Designed for automotive computing SoCs used in autonomous vehicles of the future, Renesas has announced the development of a video processing circuit block.The circuit block handles processing of vehicle camera video with 70ms latency,processing video in real time on large volumes of data with 197mW power consumption and without imposing any additional load on the CPU and GPU, which are responsible for autonomous vehicle control.
Video codec processing basically consists of parsing processing, where performance depends on the volume of encoded stream data, and image processing, where performance depends on the image resolution. The newly developed video processing circuit block implements video encoding and decoding by using a stream processor for parsing processing and a codec processor for image processing. Since the data size of the typical video streams handled by in-vehicle infotainment systems varies greatly from frame to frame, the processing time required by the stream processor, whose performance depends on the volume of encoded stream data, varies substantially from frame to frame. On the other hand, the processing time required by the codec processor, whose performance depends on the image resolution, is the same for every frame. Consequently, the stream processor and codec processor must operate asynchronously and this can cause large delays to become an issue.
The newly developed video processing circuit block has a synchronous operation mode that utilises a FIFO placed between the stream processor and codec processor and can handle video streams that are roughly constant in volume from frame to frame, as is expected to be the case in driving safety support systems. It also has a mechanism whereby the codec processor outputs an interrupt to the CPU each time processing of a multiple of 16 lines has completed during frame processing, thereby allowing distortion correction to start in a later stage without waiting for frame processing to finish completely. This combination of synchronous operation and incomplete-frame pipeline operation achieves low latency of only 70ms (a reduction of 40% compared with existing Renesas devices using the 28nm process) from the reception of video streams to the completion of video decoding and distortion correction.

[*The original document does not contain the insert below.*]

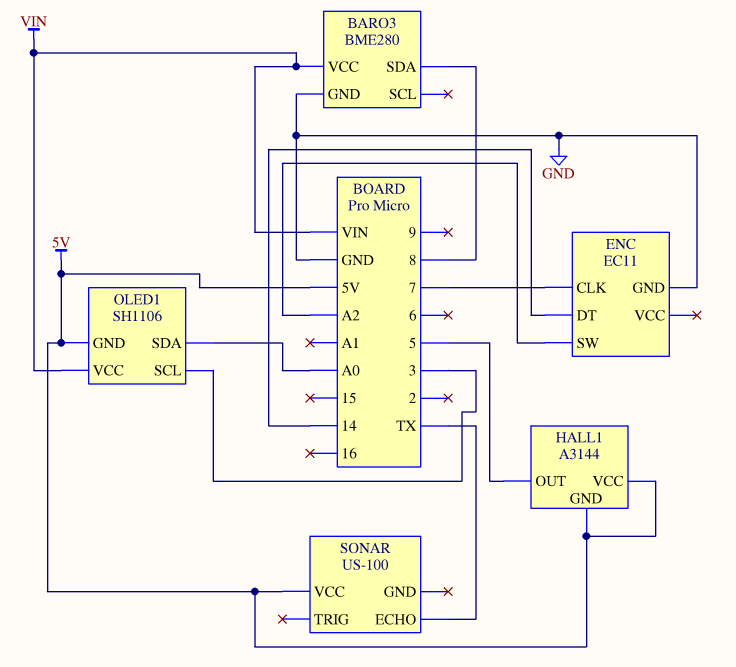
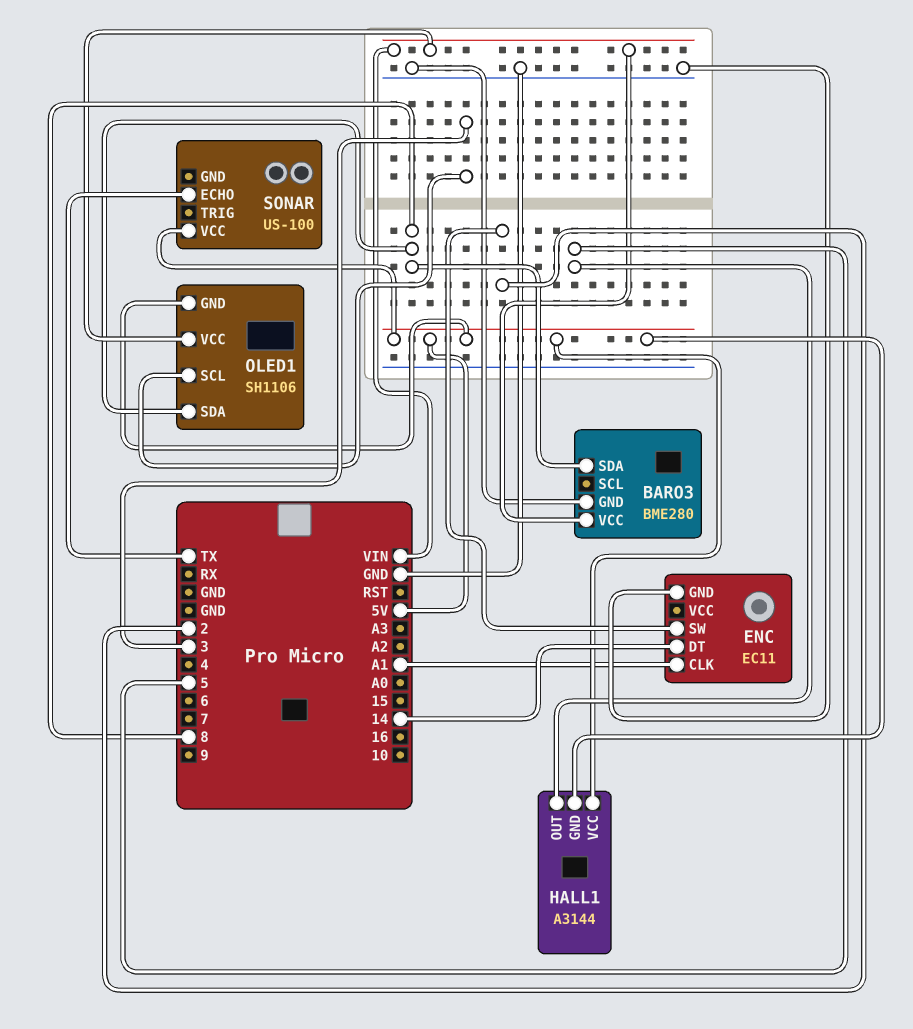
ENC pin CLK: 7 -> A1
ENC pin SW: A2 -> 2
OLED1 pin SDA: A0 -> 8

The newly developed video processing circuit block integrates 17 video processors of six different types in order to achieve real-time and power-efficient video processing without imposing any additional load on the CPU and GPU. Stream processors and codec processors handle video encoding and decoding, rendering processors perform distortion correction, video processors perform general image processing, blending processors handle image composition, and display processors perform processing for displaying images on screens. The video processors are connected to each other via hierarchical buses.
Evaluation of prototypes of the video processing circuit block comprising these video processors, fabricated with a cutting-edge 16nm FinFET process, confirms truly industry-leading Full-HD 12-channel performance (approximately three times improvement compared to the existing Renesas devices using the 28nm process).
When performing the massive video processing required by Full-HD 12-channel video, data accesses to the memory are a major source of performance bottlenecks and power consumption. In addition, in automotive computing systems it is necessary to minimise the memory bandwidth consumed by video processing to avoid interfering with the cognitive processing performed by the CPU and GPU. It is essential not to inhibit the operation of driving safety support systems, which must maintain a high level of safety.
For this reason, image data stored in memory is compressed to reduce usage of memory bandwidth. By using both lossless compression, which does not alter the pixel values and results in larger silicon area, and lossy compression, which alters the pixel values and results in smaller silicon area, in a manner appropriate to the image processing characteristics, it is possible to reduce memory bandwidth by 50% in a typical video processing flow. In particular, to avoid an issue specific to DDR memory where the memory access efficiency drops when accessing smaller blocks of data, meaning that there is no effective reduction in memory bandwidth, caching is used for video decoding, which involves large numbers of accesses to small blocks of data. This makes it possible to increase the DDR memory access size and reduces the effective memory bandwidth by 70%. Evaluation of prototypes fabricated with a cutting-edge 16nm FinFET process confirms that this reduction in memory bandwidth results in a 20% drop in power consumption, proportional to the reduction in the volume of data transaction on the bus, resulting in truly industry-leading Full-HD 12-channel power consumption of 197mW (60% less than that of current Renesas devices using the 28nm process).
The newly developed video processing circuit block will realise automotive computing systems integrating vehicle information systems and driving safety support systems by enabling massive video processing without imposing any additional load on the CPU and GPU, with real-time performance, low power consumption and low delay. Renesas intends to incorporate the new video processing circuit block into its future automotive computing SoCs to contribute to a safer and more convenient driving experience.